Introduction Kawasaki Disease (KD) is a systematic disease, usually affecting children 6months-5 years old. Optimal therapy is intravenous immune globulin (IVIG) (single dose) and aspirin, in order to prevent development of coronary artery aneurysms. Fever persists in 10–15% of the patients and KD is considered refractory then.

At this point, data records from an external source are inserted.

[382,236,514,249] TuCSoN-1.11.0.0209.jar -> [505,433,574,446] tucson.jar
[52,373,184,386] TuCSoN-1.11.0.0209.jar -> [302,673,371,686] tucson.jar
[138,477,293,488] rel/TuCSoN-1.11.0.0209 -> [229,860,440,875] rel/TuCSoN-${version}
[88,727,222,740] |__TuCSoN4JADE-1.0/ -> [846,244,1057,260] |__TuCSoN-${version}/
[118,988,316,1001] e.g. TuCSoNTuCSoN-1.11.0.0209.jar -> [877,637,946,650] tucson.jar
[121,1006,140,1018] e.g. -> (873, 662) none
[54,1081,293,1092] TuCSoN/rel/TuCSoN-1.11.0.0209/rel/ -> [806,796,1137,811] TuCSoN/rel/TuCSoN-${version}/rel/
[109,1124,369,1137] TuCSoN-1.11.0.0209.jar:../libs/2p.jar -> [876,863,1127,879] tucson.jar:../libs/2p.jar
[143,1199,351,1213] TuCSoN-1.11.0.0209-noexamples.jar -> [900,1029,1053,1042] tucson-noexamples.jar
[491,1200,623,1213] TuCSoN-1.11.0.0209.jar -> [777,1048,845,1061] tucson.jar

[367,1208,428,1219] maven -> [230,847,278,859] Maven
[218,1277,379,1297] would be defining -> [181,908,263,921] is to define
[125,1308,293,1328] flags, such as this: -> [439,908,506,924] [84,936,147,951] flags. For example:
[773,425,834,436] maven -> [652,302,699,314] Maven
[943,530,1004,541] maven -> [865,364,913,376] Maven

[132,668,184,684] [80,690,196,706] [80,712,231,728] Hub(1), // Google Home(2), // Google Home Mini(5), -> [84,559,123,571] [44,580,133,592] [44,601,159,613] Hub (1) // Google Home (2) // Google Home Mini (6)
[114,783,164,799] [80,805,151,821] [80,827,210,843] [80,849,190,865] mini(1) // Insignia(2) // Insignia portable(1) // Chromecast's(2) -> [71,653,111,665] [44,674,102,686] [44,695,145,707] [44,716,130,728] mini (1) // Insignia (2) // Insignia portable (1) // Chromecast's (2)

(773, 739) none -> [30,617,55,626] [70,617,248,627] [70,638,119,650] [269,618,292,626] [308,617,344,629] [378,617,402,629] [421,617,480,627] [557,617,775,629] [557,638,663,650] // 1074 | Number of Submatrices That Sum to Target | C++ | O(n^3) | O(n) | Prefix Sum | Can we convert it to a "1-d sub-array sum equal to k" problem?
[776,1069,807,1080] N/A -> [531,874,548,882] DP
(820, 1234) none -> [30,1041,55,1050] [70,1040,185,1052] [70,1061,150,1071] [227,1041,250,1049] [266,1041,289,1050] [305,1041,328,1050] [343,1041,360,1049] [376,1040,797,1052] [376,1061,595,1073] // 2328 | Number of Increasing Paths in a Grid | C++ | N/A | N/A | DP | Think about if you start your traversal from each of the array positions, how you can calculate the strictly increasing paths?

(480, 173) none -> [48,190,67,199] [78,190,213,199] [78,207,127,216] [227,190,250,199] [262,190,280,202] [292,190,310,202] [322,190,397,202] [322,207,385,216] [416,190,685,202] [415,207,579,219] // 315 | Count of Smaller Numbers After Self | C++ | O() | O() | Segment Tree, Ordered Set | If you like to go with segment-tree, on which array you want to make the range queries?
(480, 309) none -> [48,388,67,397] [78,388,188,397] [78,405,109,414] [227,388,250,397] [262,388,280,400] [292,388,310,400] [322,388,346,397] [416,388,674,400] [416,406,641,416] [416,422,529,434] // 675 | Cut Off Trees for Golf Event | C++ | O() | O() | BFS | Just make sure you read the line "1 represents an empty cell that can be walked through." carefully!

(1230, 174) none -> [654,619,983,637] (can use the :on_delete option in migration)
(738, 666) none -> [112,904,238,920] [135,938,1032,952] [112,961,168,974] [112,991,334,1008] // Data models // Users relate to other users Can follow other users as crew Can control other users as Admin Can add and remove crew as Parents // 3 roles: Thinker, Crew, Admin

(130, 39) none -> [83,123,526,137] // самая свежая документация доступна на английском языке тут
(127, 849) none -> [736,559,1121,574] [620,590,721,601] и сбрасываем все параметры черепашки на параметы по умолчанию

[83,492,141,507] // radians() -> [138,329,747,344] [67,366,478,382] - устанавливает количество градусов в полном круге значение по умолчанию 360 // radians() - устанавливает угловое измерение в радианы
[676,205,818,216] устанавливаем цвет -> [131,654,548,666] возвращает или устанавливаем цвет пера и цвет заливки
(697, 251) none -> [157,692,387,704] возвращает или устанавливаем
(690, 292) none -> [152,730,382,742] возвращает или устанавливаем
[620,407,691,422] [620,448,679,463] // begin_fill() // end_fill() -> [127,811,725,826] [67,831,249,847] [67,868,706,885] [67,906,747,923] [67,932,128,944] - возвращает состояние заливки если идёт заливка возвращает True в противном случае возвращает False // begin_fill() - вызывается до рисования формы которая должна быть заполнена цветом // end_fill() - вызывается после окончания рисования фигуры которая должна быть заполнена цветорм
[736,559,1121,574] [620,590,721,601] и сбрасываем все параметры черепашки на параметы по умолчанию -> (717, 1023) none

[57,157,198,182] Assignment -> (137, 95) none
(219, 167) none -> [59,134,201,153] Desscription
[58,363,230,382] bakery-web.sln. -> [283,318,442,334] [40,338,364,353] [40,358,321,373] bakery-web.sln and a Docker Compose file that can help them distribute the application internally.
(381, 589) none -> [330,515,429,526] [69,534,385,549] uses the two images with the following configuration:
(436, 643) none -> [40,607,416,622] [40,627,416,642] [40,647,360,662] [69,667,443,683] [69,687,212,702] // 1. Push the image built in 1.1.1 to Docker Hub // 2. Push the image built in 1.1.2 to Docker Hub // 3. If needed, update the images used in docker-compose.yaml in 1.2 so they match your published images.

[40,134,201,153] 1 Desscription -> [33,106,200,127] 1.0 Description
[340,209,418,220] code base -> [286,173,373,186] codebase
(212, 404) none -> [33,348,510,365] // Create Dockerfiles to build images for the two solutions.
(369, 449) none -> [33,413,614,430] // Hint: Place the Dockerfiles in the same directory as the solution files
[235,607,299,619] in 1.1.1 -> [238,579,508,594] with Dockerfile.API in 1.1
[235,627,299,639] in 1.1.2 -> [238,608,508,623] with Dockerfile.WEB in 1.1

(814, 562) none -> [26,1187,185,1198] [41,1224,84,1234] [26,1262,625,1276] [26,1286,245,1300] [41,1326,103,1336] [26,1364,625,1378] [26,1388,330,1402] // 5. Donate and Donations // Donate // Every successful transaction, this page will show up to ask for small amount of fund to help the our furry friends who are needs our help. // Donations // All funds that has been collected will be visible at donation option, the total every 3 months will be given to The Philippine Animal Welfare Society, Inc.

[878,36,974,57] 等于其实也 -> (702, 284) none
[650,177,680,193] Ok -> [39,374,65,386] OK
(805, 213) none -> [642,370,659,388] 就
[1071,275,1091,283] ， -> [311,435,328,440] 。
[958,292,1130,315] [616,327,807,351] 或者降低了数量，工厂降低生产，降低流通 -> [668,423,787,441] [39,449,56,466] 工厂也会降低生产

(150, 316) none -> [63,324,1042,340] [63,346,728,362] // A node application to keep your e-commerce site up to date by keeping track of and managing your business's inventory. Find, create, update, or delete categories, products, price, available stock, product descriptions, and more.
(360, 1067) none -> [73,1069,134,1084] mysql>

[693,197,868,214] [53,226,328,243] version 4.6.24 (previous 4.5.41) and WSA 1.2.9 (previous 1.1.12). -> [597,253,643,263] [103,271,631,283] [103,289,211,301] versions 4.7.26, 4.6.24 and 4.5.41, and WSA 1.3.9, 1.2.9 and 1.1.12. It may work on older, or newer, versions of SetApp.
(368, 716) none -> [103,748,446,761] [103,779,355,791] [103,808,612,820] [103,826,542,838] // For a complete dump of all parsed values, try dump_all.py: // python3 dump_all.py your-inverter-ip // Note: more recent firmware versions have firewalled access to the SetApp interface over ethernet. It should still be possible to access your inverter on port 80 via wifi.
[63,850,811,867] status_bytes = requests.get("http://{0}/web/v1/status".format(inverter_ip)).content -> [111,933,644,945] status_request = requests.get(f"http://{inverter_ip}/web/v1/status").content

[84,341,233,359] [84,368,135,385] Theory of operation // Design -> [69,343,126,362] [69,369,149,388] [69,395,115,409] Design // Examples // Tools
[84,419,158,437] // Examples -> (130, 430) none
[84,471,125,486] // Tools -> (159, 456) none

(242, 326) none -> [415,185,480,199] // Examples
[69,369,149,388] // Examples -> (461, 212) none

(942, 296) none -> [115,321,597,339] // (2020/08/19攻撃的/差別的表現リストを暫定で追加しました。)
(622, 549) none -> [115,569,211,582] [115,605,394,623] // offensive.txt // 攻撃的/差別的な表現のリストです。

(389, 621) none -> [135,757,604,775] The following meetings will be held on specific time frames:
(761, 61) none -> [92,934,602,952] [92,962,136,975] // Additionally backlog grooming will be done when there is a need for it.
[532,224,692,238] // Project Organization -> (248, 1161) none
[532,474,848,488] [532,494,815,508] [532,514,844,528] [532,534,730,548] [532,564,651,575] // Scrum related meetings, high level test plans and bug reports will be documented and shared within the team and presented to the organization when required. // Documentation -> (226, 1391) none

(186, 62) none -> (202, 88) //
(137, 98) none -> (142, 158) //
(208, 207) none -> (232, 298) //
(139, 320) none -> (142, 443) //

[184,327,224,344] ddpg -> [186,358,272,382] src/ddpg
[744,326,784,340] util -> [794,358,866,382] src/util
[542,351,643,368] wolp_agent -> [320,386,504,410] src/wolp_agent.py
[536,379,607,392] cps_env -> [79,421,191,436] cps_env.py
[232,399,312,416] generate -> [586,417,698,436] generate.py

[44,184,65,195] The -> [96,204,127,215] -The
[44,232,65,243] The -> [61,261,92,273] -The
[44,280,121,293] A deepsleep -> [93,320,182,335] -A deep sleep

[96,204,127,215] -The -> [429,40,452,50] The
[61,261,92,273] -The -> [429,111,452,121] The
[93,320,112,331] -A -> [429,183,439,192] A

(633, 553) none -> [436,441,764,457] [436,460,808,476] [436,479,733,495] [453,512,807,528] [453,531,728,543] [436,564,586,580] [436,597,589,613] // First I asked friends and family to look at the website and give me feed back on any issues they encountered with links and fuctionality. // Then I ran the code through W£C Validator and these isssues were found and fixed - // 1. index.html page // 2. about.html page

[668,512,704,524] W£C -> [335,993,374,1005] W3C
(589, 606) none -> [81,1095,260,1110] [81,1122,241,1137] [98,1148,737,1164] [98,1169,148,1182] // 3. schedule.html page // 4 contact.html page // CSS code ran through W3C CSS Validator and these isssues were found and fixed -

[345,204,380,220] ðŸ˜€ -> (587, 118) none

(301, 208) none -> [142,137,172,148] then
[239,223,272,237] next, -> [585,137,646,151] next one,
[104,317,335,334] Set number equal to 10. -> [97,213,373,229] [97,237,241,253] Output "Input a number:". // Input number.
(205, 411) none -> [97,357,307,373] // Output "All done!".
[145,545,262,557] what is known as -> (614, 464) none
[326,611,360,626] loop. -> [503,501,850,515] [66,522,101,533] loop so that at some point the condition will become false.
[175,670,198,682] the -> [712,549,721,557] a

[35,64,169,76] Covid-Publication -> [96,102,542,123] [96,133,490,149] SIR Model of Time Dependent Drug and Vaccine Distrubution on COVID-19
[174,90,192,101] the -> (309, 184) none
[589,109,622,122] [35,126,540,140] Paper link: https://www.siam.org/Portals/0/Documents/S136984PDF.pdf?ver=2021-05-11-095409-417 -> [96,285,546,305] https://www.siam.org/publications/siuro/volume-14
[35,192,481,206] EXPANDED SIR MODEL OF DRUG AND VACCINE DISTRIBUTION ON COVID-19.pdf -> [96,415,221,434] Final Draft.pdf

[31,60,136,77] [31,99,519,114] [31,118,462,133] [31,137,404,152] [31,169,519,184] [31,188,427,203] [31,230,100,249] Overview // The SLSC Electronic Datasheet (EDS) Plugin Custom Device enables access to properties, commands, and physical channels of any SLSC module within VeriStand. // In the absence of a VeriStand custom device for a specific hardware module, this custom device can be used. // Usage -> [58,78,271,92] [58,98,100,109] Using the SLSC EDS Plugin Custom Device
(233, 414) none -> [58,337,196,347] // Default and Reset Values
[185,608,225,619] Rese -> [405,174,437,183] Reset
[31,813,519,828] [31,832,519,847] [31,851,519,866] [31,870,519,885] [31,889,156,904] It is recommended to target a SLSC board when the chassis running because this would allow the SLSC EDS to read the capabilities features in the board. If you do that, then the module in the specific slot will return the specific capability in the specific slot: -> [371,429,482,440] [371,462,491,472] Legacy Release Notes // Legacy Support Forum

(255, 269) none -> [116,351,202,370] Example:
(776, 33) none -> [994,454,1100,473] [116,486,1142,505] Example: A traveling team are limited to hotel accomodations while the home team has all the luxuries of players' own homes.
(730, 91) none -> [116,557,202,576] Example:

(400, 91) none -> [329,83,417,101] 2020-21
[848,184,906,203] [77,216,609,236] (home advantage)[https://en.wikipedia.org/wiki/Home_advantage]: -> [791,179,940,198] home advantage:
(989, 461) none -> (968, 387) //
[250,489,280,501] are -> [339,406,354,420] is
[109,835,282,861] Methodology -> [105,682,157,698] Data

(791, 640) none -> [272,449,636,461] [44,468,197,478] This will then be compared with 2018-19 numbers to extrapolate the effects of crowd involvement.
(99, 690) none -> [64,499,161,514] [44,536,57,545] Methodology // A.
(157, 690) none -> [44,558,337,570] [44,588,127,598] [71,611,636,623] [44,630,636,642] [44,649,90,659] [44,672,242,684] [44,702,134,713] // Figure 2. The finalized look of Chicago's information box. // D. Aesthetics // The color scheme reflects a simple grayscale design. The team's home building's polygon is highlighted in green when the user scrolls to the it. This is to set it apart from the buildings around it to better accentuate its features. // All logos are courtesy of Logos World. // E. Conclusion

Case Report A 15 months old boy, with unremarkable medical history, was admitted with manifestations and laboratory findings of KD. Initially, IVIG (2g/kg) and aspirin (80mg/kg/24h) were given. Fever insisted and there was a further increase of the PLTs and hemolytic anemia was added. A second dose IVIG (2g/kg) was repeated. As fever remained, pulse IV solu-medrol (30/mg/kg/24h) was given in 3 days. There was a new recur of the fever and of the laboratory findings, thus a third dose of IVIG (2mg/kg) was administered, with complete recession of all manifestations. The extended laboratory investigation revealed positive IgM antibodies for Mycoplasma pneumonia. During the boy’s hospitalization, cardiologic echograms where normal.
Refractory KD cases might respond to 2 or 3 doses of IVIG (2g/kg), with the addition of pulse IV solu-medrol or other immunoregulator agents (e.g. infliximab). Since the disease is very rare, there are few controlled available data about the benefits of treatment.
Mycoplasma pneumoniae is considered as a trigger factor for KD, by producing superantigens, and can also trigger hemolytic anemia.
Though refractory KD is considered as high risk for development of coronary aneurysms, in the case herein, coronary arteries remained intact during all follow up visits.